共和国1:進軍
共和国側は、山賊の砦を抑えられたら大変であることは、すでに承知していた。
だから、帝国と同様のタイミングで、同様の命令を大統領が出した。
「行ってくれるか」
「はい、大統領閣下」
大統領ご自身が直接指示を出しているのは、特命班として組織された、神人を班長とした班である。
返事をしているのは、大統領親衛隊副隊長 神人のイシリウス・フローゲンであった。
彼女は、軍に最初に入隊した。
そこで彼女自身も知らなかった、狙撃の才能が開花する。
そして、狙撃手として教官にもなった。
その後、大統領親衛隊隊長 人類のイシュルゲン・スロトンゲルにヘッドハンティングされ、親衛隊に入隊。

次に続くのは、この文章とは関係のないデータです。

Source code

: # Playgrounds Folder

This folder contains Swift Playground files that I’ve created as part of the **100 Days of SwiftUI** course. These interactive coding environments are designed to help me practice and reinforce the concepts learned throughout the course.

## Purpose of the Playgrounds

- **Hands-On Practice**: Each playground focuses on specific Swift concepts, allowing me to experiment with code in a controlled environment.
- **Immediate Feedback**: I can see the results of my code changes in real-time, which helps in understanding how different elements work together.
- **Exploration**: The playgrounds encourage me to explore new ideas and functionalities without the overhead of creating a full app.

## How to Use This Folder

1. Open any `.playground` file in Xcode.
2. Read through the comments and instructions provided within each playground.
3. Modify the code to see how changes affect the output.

以後は、副隊長として、魔法隊、親衛本隊、後援隊などをまとめ上げている。
そのような彼女が今回特命班の班長として選ばれたのは、ある意味当たり前のことだともいえるだろう。
「部下を好きなように選んでもらって構わないが、人数はできる限り少ない方が好ましいだろう。今回攻めてもらうのは、山賊の砦だ」
「あそこですか」
「ああ、帝国も動き出したようだし、我々も彼らに取られてはならない地点だ。だから、信頼できる部下に行ってもらいたい」
「分かりました、では、風のように進み、地獄の炎のように容赦なく攻撃をします」
共和国の定型句を大統領へ返答し、敬礼をしてから速やかに大統領との会見室から出た。
それから1時間もしないうちに、必要な人員を確保することができた。
副班長として、龍人の大統領親衛隊魔法隊隊長カワウ・マギトシを選任し、班員として、人類のブラウグ・イグニスト、サルード・イグニストの兄妹。ちなみに、サルードが女である。
また、海月のハヤト・ガルバルドンも班員として今回、一緒に進撃をすることとなった。
総勢5名は、招集から5分経たずに集合し、さらに30分ほど準備をしてから進軍を開始した。